Erstens, weil diese Familie nicht einfach war, sondern ihre Geschichte erst von den Autoren Homer und Hesiod ausgeformt und entwickelt wurde. Der eine behandelte die Entstehung der Welt und der Generationen der Götter (Hesiod), der andere karikiert das eher, indem er die Götterwelt ähnlich interpretiert wie die Adelsgesellschaft rund um ihn herum.

Zweitens ist es kompliziert, weil die Götter Liebesbeziehungen eingingen, wie das bei uns heute verboten ist, mit den Geschwistern, mit den Kindern, mit den Menschen. Da blickt man nicht wirklich durch.

Der Autor von "Orpheus" hat mich aber mit den wichtigsten Schautafeln versorgt.

Von dem Olymp aus, dem Hügel, auf dem sie saßen, konnten die "Olympier" alles was unter ihnen geschah, sehen und beherrschen.

Sie selbst hatten interessante Eigenschaften gepachtet, nämlich ewige Jugend, ewige Schönheit und Unsterblichkeit.

Eins hatten sie aber nicht: Sie waren nicht allmächtig!

Sie hatten menschliche Gestalt, menschliche Eigenschaften und menschliche Verhaltensweisen: sie waren eifersüchtig, zornig, ungerecht, rachsüchtig usw.

Sie konnten in das Leben der Menschen unter ihnen eingreifen, sowohl positiv als als auch negativ.

Auf Fehlverhalten oder gar Beleidigungen reagierten sie mit Rache und Bestrafung.

Wenn man sie positiv stimmen wollte, machte man das am besten über Opfergaben, schöne Feste, schöne Spiele und so.

Wie oben gesagt, durch ihre Beziehungen steigt man nicht durch, da herrscht Chaos - und genau das ist, woher die Familie Olymp abstammt.

Vom CHAOS, das war kein Gott, sondern eher ein Geist. Der hatte eine Tochter Gaia (Erde) und die hatte einen Sohn Uranos (Himmel) und sie mit dem Sohn viele Kinder.

Diese Kinder waren die Titanen. Da gab es zwei wichtige: Kronos und Rhea, die hatten auch wieder Kinder miteinander.

Kronos entmannte seinen Vater, um selbst die Herrschaft übernehmen zu können. Um dann sicher zu gehen, dass das wirklich für immer und ewig so bliebe, hat er alle seine Kinder nach der Geburt direkt aufgemampft.

Rhea hat über einen Trick eins von diesen Kindern gerettet, nämlich den kleinen Zeus, indem sie Kronos zum Fressen einen mit einer Windel umwickelten Stein gegeben hat, statt des Kindes.

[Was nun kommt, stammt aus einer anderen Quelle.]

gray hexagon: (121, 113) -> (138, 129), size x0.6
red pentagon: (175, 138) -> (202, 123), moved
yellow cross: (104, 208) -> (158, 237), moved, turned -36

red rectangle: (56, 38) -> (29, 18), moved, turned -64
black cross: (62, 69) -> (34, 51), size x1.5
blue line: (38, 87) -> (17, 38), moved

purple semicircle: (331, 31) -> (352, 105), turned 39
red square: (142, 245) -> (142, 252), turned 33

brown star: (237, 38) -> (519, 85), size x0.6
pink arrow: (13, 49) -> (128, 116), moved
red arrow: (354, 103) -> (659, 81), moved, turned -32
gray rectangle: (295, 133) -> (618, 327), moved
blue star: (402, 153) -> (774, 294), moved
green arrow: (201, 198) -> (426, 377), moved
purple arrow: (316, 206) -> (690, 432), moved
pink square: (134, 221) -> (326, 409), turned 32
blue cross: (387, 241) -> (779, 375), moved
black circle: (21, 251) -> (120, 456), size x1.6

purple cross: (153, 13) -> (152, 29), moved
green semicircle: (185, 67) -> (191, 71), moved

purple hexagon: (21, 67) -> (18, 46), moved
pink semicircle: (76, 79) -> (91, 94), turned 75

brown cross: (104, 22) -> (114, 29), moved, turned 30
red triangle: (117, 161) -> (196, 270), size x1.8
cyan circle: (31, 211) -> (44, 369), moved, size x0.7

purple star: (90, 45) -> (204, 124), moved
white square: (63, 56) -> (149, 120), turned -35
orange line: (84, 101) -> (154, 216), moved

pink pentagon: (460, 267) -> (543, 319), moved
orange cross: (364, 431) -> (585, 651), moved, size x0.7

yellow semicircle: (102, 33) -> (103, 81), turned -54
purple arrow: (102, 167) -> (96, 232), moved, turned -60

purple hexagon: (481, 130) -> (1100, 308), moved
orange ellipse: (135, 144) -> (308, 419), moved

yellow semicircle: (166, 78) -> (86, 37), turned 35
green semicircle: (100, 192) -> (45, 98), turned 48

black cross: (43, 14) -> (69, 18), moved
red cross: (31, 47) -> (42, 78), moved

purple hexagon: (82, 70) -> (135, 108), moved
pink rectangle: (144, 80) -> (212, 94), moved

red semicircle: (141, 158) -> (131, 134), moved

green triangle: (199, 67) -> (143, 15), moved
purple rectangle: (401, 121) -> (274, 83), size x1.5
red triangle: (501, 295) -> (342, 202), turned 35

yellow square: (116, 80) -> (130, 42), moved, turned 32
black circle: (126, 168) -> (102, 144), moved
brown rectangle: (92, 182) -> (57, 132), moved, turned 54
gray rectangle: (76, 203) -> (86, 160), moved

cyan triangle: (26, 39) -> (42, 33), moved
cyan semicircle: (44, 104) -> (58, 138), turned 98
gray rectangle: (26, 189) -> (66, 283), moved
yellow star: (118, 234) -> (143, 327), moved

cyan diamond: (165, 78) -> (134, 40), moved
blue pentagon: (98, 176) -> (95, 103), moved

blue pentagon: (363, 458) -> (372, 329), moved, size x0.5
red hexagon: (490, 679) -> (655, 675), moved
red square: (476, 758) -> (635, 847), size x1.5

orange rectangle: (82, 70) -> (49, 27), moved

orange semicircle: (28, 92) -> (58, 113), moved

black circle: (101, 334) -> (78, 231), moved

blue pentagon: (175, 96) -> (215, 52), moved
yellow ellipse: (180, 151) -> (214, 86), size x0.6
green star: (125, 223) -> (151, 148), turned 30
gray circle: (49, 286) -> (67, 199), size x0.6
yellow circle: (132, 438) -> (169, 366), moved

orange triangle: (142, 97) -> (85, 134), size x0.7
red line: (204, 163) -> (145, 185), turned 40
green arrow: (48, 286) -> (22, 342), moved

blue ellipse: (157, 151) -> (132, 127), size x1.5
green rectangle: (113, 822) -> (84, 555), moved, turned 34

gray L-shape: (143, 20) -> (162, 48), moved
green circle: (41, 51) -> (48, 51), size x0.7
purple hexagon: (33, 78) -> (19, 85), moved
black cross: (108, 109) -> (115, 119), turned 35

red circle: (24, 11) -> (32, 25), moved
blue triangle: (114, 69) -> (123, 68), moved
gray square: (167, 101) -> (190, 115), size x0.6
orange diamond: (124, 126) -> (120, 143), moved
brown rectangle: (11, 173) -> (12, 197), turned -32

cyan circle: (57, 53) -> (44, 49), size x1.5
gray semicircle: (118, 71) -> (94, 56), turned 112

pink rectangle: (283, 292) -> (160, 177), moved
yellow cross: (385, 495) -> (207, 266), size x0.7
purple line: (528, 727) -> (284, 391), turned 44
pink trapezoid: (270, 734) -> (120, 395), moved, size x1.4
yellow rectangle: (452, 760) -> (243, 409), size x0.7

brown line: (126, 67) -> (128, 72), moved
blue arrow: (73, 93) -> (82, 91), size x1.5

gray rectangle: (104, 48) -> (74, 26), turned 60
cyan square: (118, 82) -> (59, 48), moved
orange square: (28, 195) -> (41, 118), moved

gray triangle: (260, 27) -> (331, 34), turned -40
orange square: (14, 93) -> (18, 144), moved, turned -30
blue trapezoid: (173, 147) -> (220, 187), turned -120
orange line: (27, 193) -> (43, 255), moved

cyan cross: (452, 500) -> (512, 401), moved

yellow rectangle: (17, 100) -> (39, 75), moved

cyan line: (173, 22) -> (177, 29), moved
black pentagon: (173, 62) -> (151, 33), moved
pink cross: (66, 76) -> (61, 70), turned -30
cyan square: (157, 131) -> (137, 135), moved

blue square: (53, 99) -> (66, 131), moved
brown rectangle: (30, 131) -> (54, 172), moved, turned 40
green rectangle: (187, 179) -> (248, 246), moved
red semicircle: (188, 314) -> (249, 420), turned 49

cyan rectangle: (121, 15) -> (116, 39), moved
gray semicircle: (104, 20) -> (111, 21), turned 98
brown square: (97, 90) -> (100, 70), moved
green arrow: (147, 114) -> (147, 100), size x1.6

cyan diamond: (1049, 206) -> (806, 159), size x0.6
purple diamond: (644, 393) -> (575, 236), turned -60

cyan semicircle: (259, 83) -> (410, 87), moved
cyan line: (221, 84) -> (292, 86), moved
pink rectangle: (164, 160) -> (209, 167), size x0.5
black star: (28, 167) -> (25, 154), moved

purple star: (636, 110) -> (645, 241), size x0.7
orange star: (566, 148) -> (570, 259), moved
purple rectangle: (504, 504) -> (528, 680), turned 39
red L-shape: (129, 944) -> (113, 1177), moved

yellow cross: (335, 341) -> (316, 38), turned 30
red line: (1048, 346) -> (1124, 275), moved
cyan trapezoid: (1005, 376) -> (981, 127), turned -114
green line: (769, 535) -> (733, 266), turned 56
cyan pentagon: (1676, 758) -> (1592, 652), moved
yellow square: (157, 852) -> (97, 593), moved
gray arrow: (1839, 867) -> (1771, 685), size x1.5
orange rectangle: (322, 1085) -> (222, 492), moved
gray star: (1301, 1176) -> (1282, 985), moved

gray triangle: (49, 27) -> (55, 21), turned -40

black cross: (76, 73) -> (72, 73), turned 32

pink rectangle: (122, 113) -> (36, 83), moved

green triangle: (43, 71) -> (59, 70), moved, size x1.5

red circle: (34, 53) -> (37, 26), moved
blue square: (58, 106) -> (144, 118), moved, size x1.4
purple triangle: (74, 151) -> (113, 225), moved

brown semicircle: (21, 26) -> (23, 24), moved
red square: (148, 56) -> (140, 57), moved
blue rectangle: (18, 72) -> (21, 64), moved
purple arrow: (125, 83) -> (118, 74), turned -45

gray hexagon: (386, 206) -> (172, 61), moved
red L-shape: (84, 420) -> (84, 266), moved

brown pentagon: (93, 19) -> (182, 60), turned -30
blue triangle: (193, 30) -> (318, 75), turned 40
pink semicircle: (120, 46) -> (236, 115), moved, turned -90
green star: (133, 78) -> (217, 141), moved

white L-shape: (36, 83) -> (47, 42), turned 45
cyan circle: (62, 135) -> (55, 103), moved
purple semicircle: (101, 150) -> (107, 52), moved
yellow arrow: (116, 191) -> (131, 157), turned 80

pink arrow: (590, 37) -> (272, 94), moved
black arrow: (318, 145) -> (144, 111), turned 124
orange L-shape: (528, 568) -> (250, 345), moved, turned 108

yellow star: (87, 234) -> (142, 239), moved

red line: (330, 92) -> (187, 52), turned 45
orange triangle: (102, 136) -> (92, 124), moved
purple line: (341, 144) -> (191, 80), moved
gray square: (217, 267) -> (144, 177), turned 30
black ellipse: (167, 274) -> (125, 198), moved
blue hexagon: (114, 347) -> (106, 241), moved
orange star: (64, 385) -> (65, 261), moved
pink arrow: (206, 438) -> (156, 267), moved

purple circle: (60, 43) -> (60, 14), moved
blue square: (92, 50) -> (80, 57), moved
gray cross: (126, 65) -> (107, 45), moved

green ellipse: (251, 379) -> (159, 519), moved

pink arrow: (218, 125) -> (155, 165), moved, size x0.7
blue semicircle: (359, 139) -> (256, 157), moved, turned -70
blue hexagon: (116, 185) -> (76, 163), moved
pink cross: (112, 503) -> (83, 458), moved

Der kleine Zeus wurde nach Kreta verbracht, da kümmerten sich die Nymphen gut um ihn. Er wurde groß und stark - und zwang dann Kronos, alle verschluckten Geschwister (Poseidon, Hades, Hestia, Demeter und Hera) wieder auszuspucken. Hera heiratet er dann übrigens und die ist mächtig eifersüchtig.

Dann gab es zehn Jahre lang Keile zwischen den Titanen (vertreten durch Kronos) und den Olympiern, vertreten durch Zeus.

Die Olympier haben gewonnen.

Deshalb wurden die Titanen in die Tiefen der Unterwelt verbannt.

Von nun an herrschte Zeus über den Himmel - und seine Brüder Poseidon und Hades über das Meer bzw. das Totenreich. Über die Erde herrschten sie alle drei gemeinsam.

Die Stellung von Orpheus kann sich jetzt jeder selbst ausrechnen, seine Geschichte stand ja am Anfang von diesem Blog.